El penúltimo episodio de esta batalla que influirá en las políticas energéticas y de migración europeas comenzó a librarse el pasado 27 de agosto en los suburbios del sur de Trípoli. Desde entonces, milicias contrarias y favorables al llamado Gobierno de Acuerdo Nacional (GNA) –sostenido por la ONU– luchan por garantizar el control del antiguo aeropuerto internacional –todavía en reconstrucción– y de la base militar de Maitiga, único aeródromo en funcionamiento de la capital. Los primeros, bajo el mando del coronel Salah Badi, un antiguo piloto de combate encarcelado durante años por Al Gadafi que fue uno de los primeros oficiales en sumarse a la sublevación. Originario de la ciudad de Misrata, está considerado uno de los principales culpables del inicio de la guerra civil que desangra al país desde 2014. Derrotado entonces, huyó a Turquía de donde regresó a finales de agosto para cobrarse venganza al frente de la “Séptima Brigada” y las milicias de la ciudad vecina de Tarhouna. Enfrente, las Brigadas Revolucionarias de Trípoli y la Fuerza Especial de Disuasión (RADA), conducidas por los señores de la guerra salafistas Haizam Tajouri y Abdel Rauf Kara, tratan aún de mantener su posición como las milicias más poderosas de la capital, dueñas de los ministerios de Interior y Defensa del GNA. A los combates, los más cruentos en la capital en los últimos cuatro años, se sumaron en las últimas semanas milicias procedentes de Misrata –aliadas del gobierno sostenido por la ONU en la guerra contra el Estado Islámico– y brigadas de Zintan, acusadas de ser una quinta columna del mariscal Hafter.

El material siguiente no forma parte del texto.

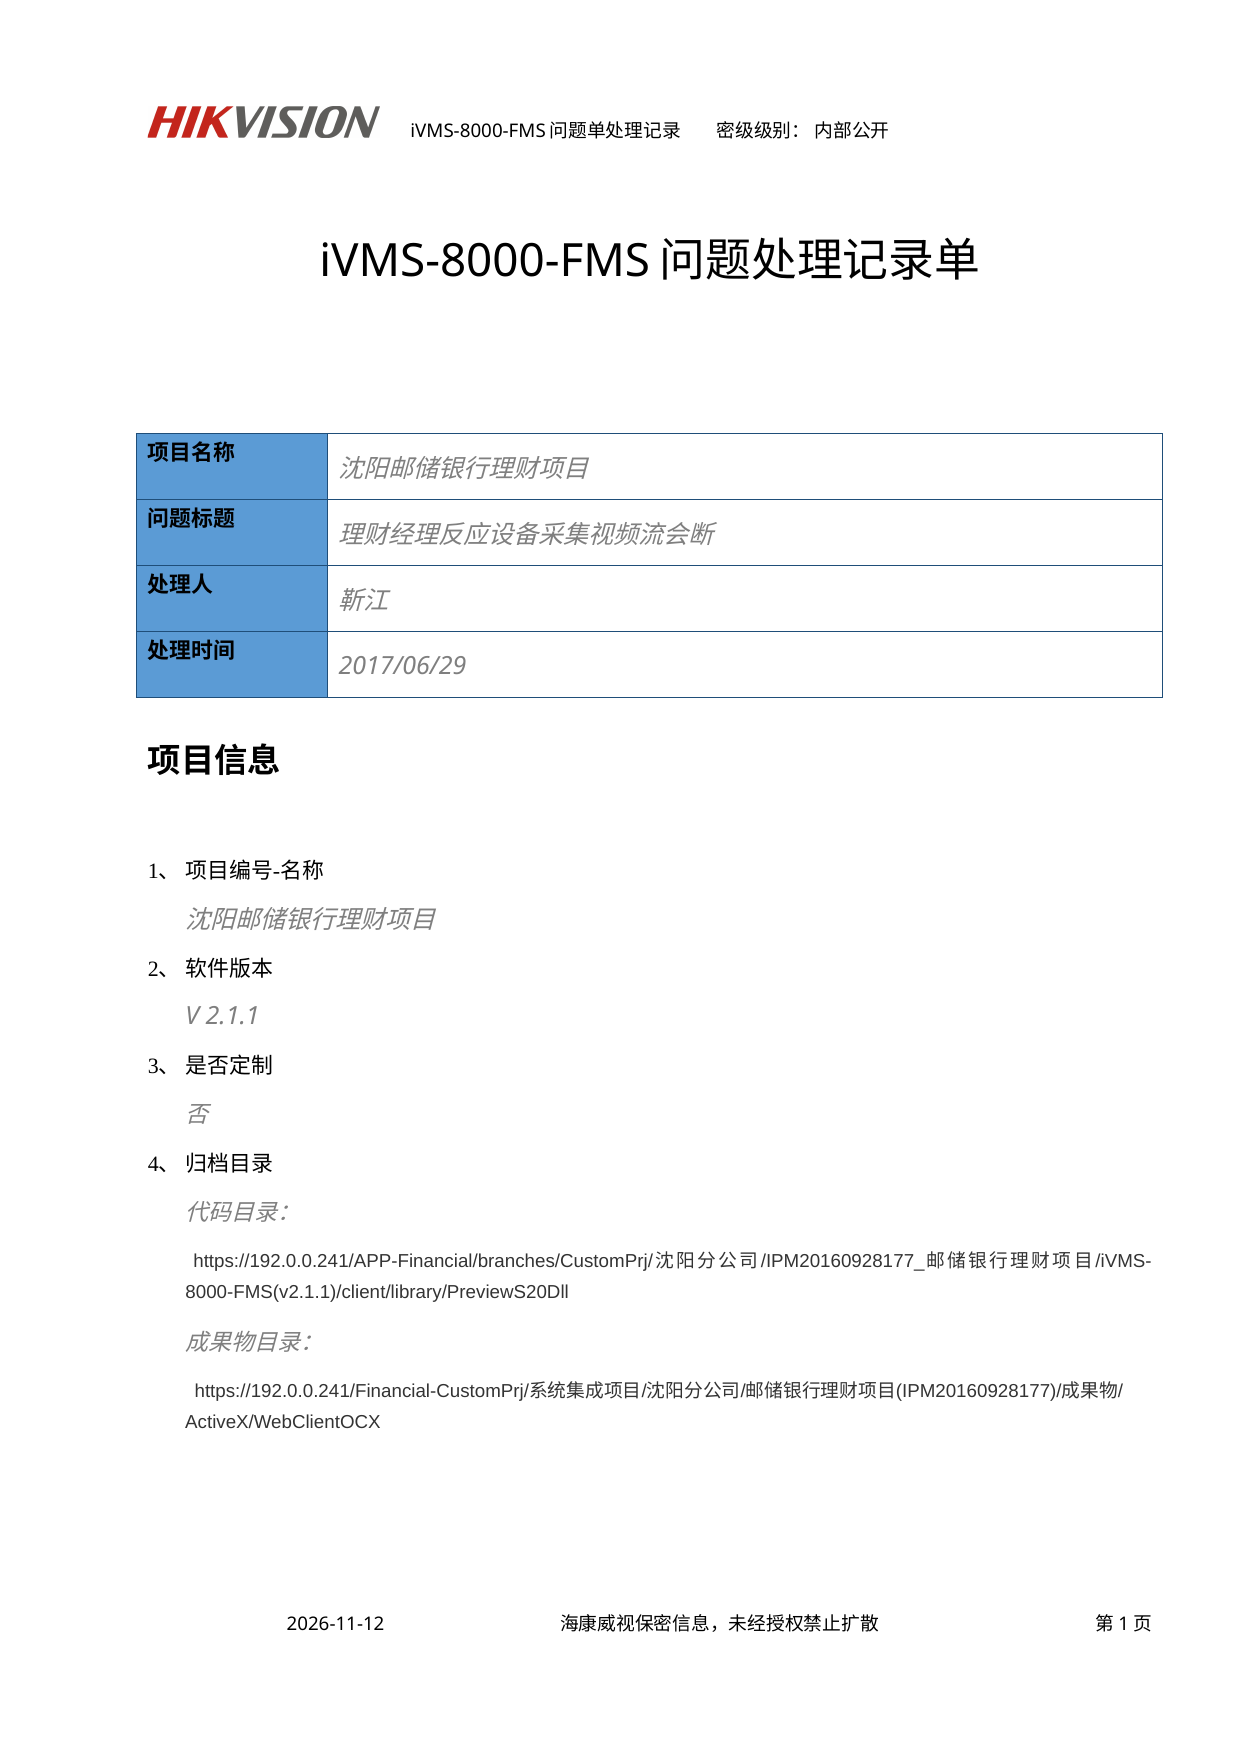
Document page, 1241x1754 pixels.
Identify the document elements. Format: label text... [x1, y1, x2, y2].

subtitle iVMS-8000-FMS问题处理记录单 [148, 207, 1152, 305]
table_header 沈阳邮储银行理财项目 [328, 434, 1162, 499]
list 软件版本 [148, 950, 1152, 983]
list 项目编号-名称 [148, 853, 1152, 885]
list https://192.0.0.241/APP-Financial/branches/CustomPrj/沈阳分公司/IPM20160928177_邮储银行理财项目/iVMS-8000-FMS(v2.1.1)/client/library/PreviewS20Dll [185, 1243, 1152, 1308]
table_cell 理财经理反应设备采集视频流会断 [328, 500, 1162, 565]
table_cell 处理时间 [137, 632, 327, 697]
list 归档目录 [148, 1145, 1152, 1178]
list 成果物目录： [185, 1308, 1152, 1373]
list V 2.1.1 [185, 983, 1152, 1048]
subtitle 项目信息 [148, 725, 1152, 790]
table_cell 问题标题 [137, 500, 327, 565]
table_cell 靳江 [328, 566, 1162, 631]
list https://192.0.0.241/Financial-CustomPrj/系统集成项目/沈阳分公司/邮储银行理财项目(IPM20160928177)/成果物/ActiveX/WebClientOCX [185, 1373, 1152, 1438]
table_cell 2017/06/29 [328, 632, 1162, 697]
table_header 项目名称 [137, 434, 327, 499]
picture [147, 106, 380, 138]
list 否 [185, 1080, 1152, 1145]
list 沈阳邮储银行理财项目 [185, 885, 1152, 950]
table_cell 处理人 [137, 566, 327, 631]
list 代码目录： [185, 1178, 1152, 1243]
list 是否定制 [148, 1048, 1152, 1080]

El oficial no ha movido un solo soldado, pero se perfila como el auténtico vencedor de una batalla que parece diseñada para ajusticiar el plan de Saleme y probablemente le obligue a reconfigurar la estrategia global. Desde Bengasi, Hafter exige la salida definitiva de todas las milicias de Trípoli –en particular las favorables al GNA– y advierte que de lo contrario “la solución militar no es descartable”. Opuesto a las elecciones –en enero pasado concedió una entrevista a la publicación Jeune Afrique en la que aseguraba que “Libia no está madura para la democracia”–, es proclive ahora a la consulta, como desea París. Y ha dejado por ello que se emprendan los trámites legales exigidos, aunque expertos locales e internacionales coinciden en que la fecha del 10 de diciembre es ya insostenible. A finales de septiembre, mientras la artillería aún bramaba con su estruendo metálico en la capital, el Parlamento de Tobruk anudaba las disensiones que durante meses han bloqueado el proceso y aprobaba la esperada enmienda a la Ley de referéndum constitucional necesaria para asfaltar el camino a las urnas. Solo Misrata –que considera a Hafter un criminal de guerra– parece interponerse en la ruta del hombre rehabilitado por Macron, con el que ya negocia también –a regañadientes– Salvini. Púgiles de una guerra –su guerra–que sus predecesores comenzaron a librar mucho antes de que llegara Al Gadafi.